The old TMRS headquarters includes a 1970s-era office building and surface parking lot on the east half of the tract facing the highway, with a newer office and parking structure built in 2005 on the west side of the property at the corner of East 12th and Sabine Street. Though a prospective new owner could always clear the site for redevelopment, the newer building on the west side might stick around — owing to the size of the property, demolishing the older office building and surface parking closer to I-35 would provide more than half an acre for a new project. Still, we’re not ruling out that the value of this tract could prompt its new owners to demolish a building that’s only 17 years old, even if that sets a new local record.
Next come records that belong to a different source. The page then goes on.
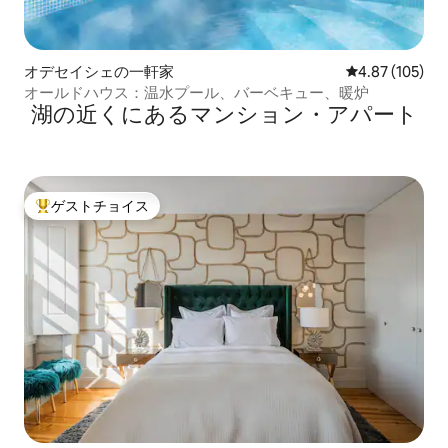
オデセイシェの一軒家
レビュー105件
4.87 (105)
オールドハウス：温水プール、バーベキュー、暖炉
湖の近くにあるマンション・アパート
ゲストチョイス
大好評のゲストチョイスです。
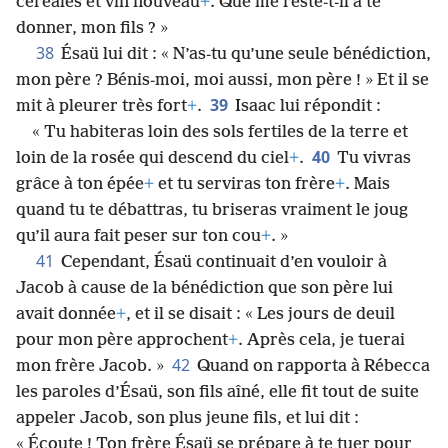
céréales et vin nouveau
+
. Que me reste-t-il à te
donner, mon fils ? »
38
Ésaü lui dit : « N’as-tu qu’une seule bénédiction,
mon père ? Bénis-moi, moi aussi, mon père ! » Et il se
39
mit à pleurer très fort
+
.
Isaac lui répondit :
« Tu habiteras loin des sols fertiles de la terre et
40
loin de la rosée qui descend du ciel
+
.
Tu vivras
grâce à ton épée
+
et tu serviras ton frère
+
. Mais
quand tu te débattras, tu briseras vraiment le joug
qu’il aura fait peser sur ton cou
+
. »
41
Cependant, Ésaü continuait d’en vouloir à
Jacob à cause de la bénédiction que son père lui
avait donnée
+
, et il se disait : « Les jours de deuil
pour mon père approchent
+
. Après cela, je tuerai
42
mon frère Jacob. »
Quand on rapporta à Rébecca
les paroles d’Ésaü, son fils aîné, elle fit tout de suite
appeler Jacob, son plus jeune fils, et lui dit :
« Écoute ! Ton frère Ésaü se prépare à te tuer pour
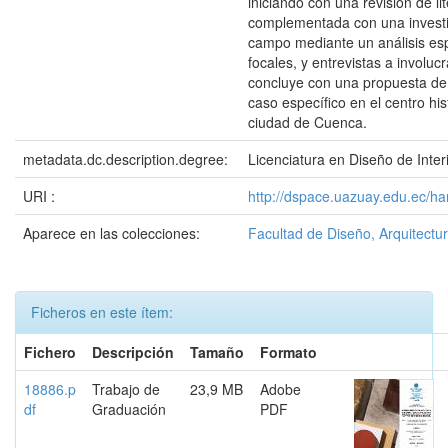
iniciando con una revisión de lit
complementada con una invest
campo mediante un análisis esp
focales, y entrevistas a involuc
concluye con una propuesta de 
caso específico en el centro his
ciudad de Cuenca.
metadata.dc.description.degree:
Licenciatura en Diseño de Inter
URI :
http://dspace.uazuay.edu.ec/h
Aparece en las colecciones:
Facultad de Diseño, Arquitectur
Ficheros en este ítem:
Fichero
Descripción
Tamaño
Formato
18886.p
Trabajo de
23,9 MB
Adobe
df
Graduación
PDF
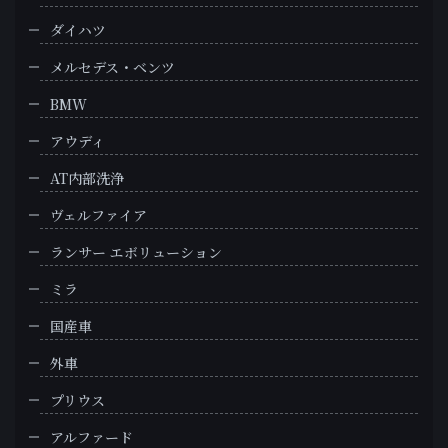
ダイハツ
メルセデス・ベンツ
BMW
アウディ
AT内部洗浄
ヴェルファイア
ランサー エボリューション
ミラ
国産車
外車
プリウス
アルファード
A new owner could also simply use the property as-is, but its location seems to imply more future value — the offices are directly south of the property previously home to Brackenridge hospital, now being reimagined by a partnership of Central Health and the University of Texas Dell Medical School into a 14.3-acre planned unit development with a variety of uses anchoring downtown Austin’s so-called “Innovation District.”
The Central Health site’s first tower — to be known, by the way, as “Innovation Tower” — is topped out and nearing completion just north of the old TMRS building, with additional neighbors including the former 1.7-acre HealthSouth tract, where developer Aspen Heights Partners is planning a two-tower project containing residential and office uses along with a possible 100 units of affordable housing and retail space. Then there’s the defunct Brick Oven Pizza at 1209 Red River Street, which for years has been expected as the future site of a hotel project known for now only as Waterloo Park Tower — which, as you may have gathered from the name, is directly across the street from the reopened Waterloo Park that anchors this entire emerging district. It’s a lot to follow, and the Central Health project anticipates a buildout that could take up to 15 years, but there’s clearly lots of potential in this area.
There is one catch, however — according to current maps of TxDOT’s planned expansion of I-35, the TMRS property might lose a tiny sliver of its land along the corner of the frontage road and East 12th Street. It doesn’t appear to reduce the size of the tract at all and shouldn’t stop a building from rising here, but it’s the kind of thing a future developer would need to keep in mind. Don’t we love our highways, folks?